Os riscos para a recuperação existem. A pré-condição para uma retomada sólida das atividades econômicas é a limpeza dos ativos podres dos bancos e sua recapitalização, sem a qual o motor do crédito não funcionará normalmente. Em seu comunicado de ontem, o Fed aponta que os gastos domésticos ainda estão limitados pela perda de empregos, de renda e pelo crédito apertado. Este conjunto de freios ainda agirá por um bom tempo. Enquanto isso, o Fed, que injetou mais de US$ 1,5 trilhão na economia, continuará bombeando recursos para ampliar a oferta e reduzir o custo dos empréstimos. Há sinais de que esses esforços começaram a dar resultados. Além disso, Paul Volcker, o respeitado ex-presidente da instituição, previu ontem que os EUA não precisam de um novo estímulo fiscal, que sua economia começou a se recuperar de um nível muito baixo e que fará isso muito lentamente.

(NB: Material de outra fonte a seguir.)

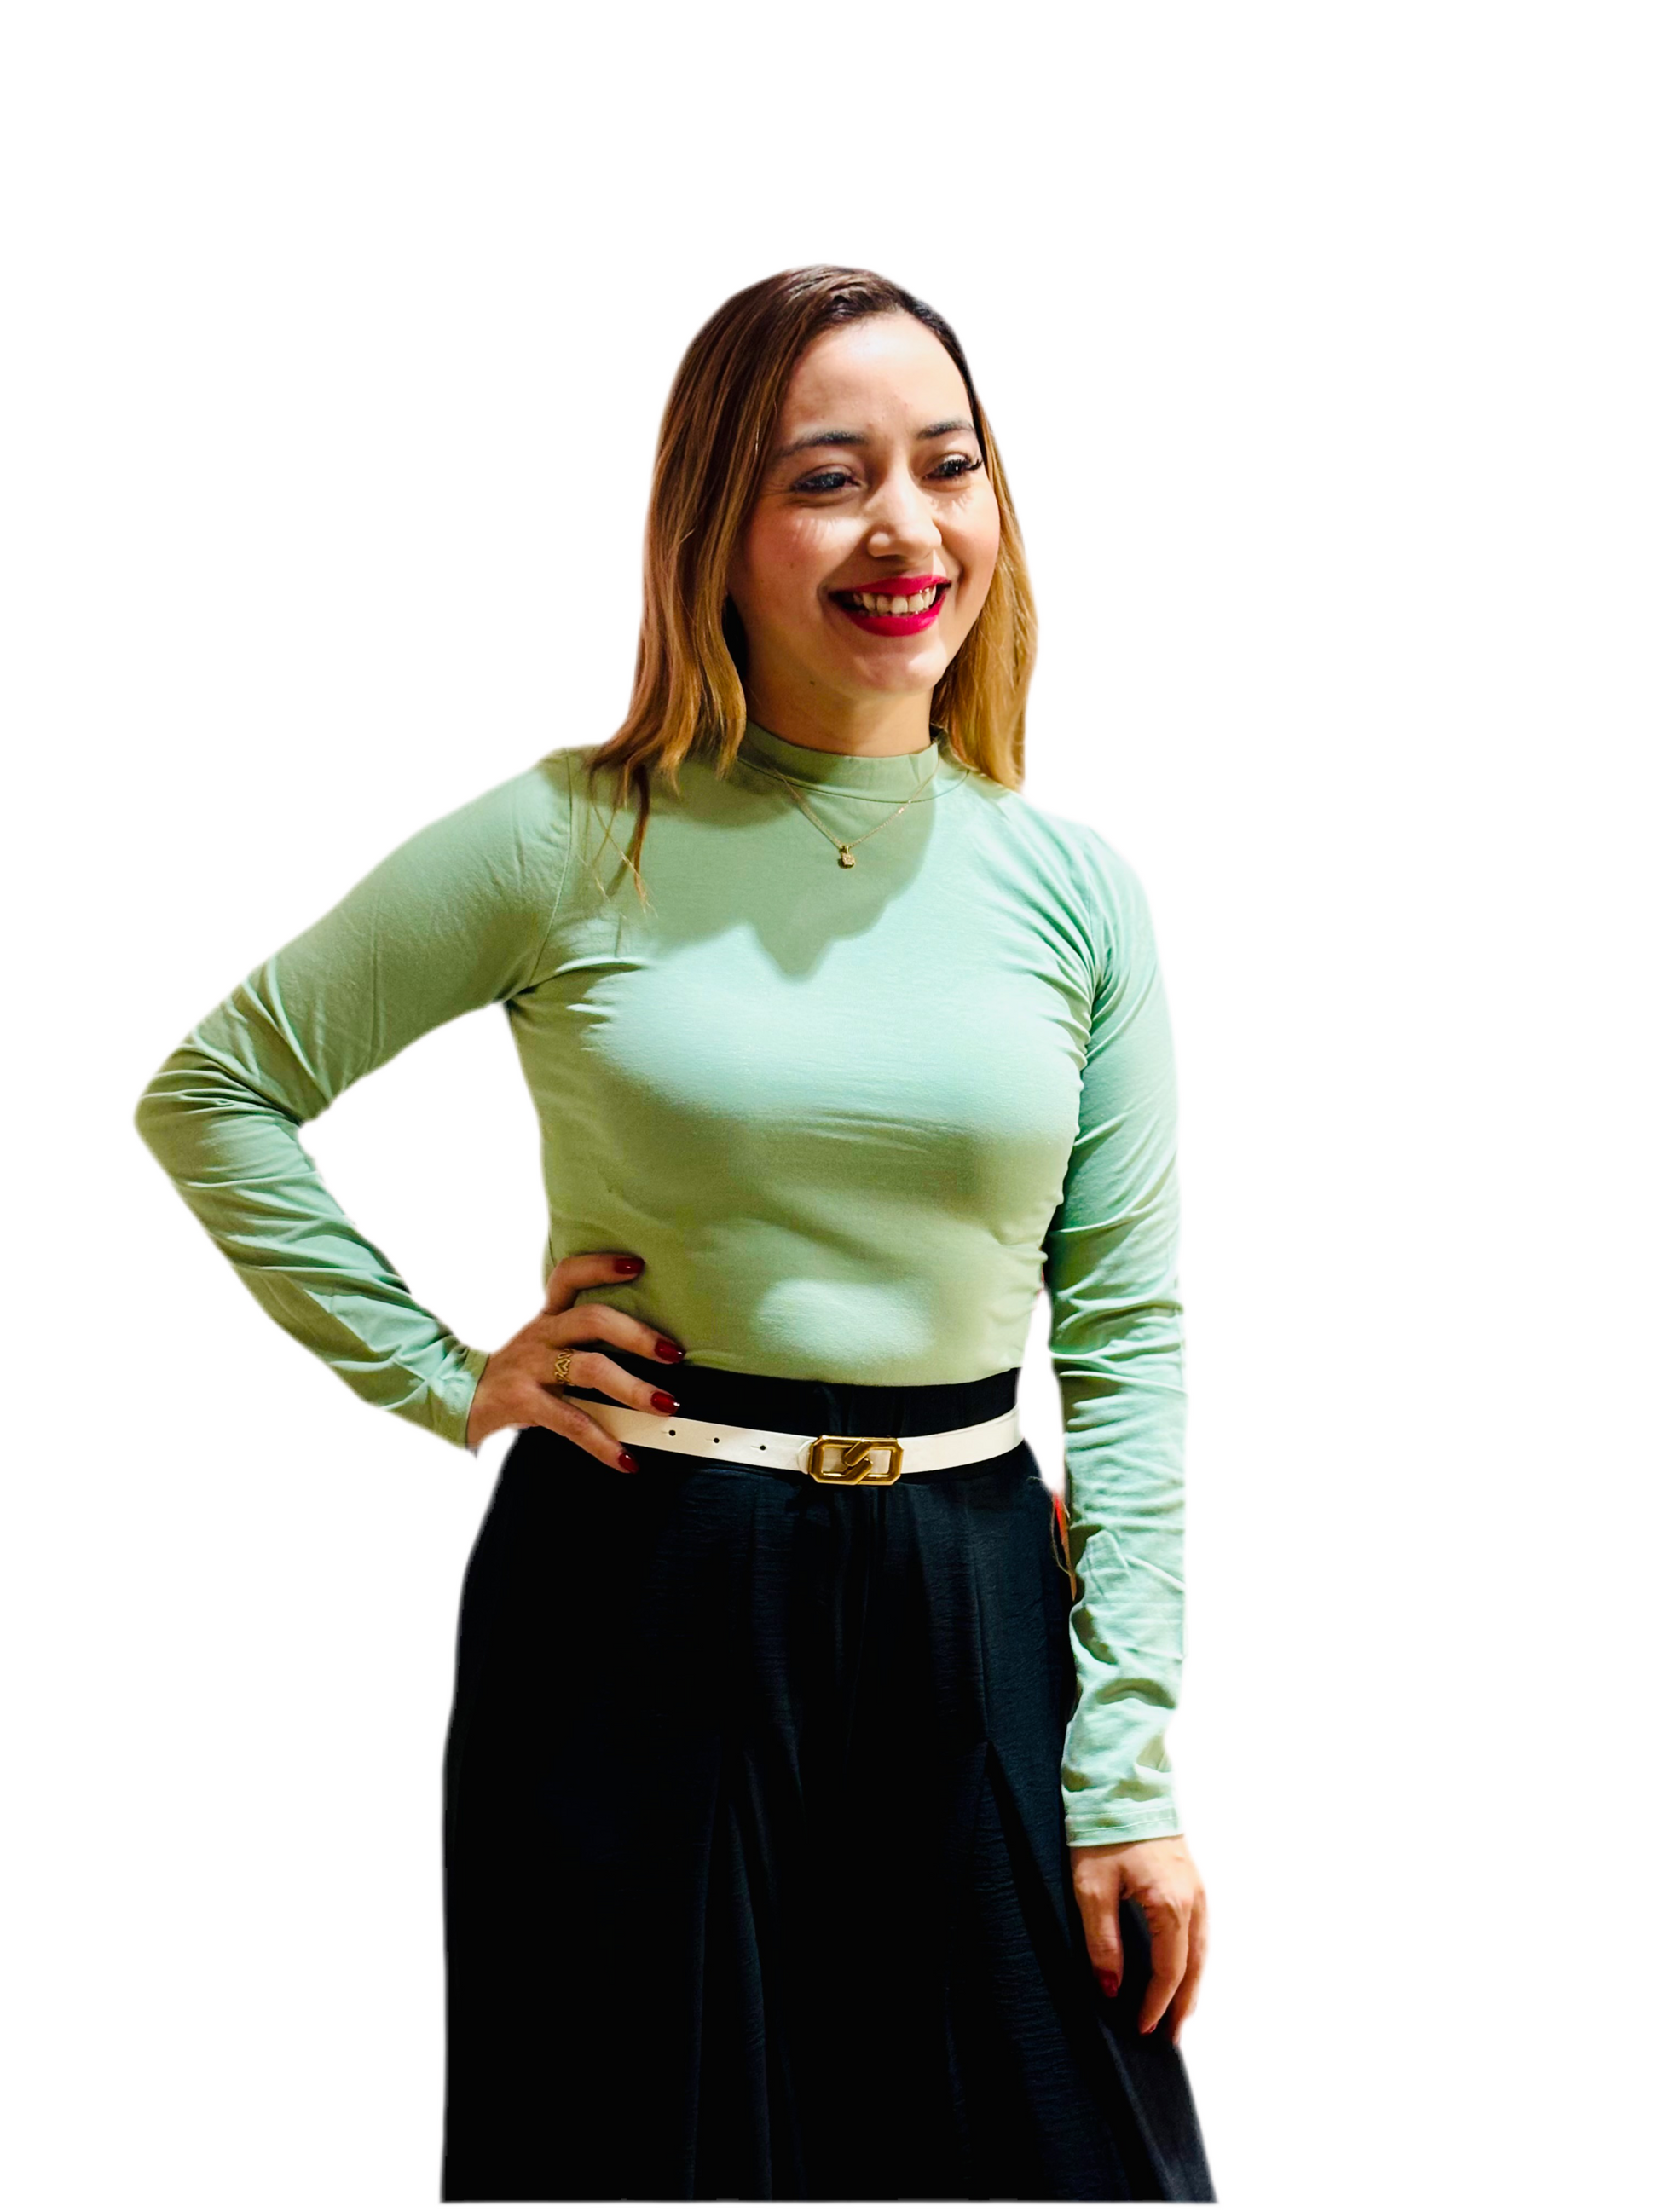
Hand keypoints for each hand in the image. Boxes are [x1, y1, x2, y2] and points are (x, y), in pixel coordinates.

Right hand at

Até mesmo na desalentadora economia europeia há indícios que suscitam esperanças. As vendas de varejo na zona do euro tiveram em abril sua menor queda em 11 meses, o que coincide com o aumento do nível de confiança pela primeira vez no mesmo período. Mais da metade das 108 empresas do Stoxx600 apresentaram lucros maiores do que os previstos no primeiro trimestre. Há perspectivas de que o aperto do crédito se atenue no segundo trimestre. Uma pesquisa do Banco Central Europeu mostra que o número de bancos que estão dispostos a ampliar sua exigências de empréstimos recuou de 47% no primeiro trimestre para 28% agora. EUA e boa parte das economias europeias continuam escoradas por dinheiro público, mas há vestígios de que tentam recuperar dinamismo a partir deste impulso.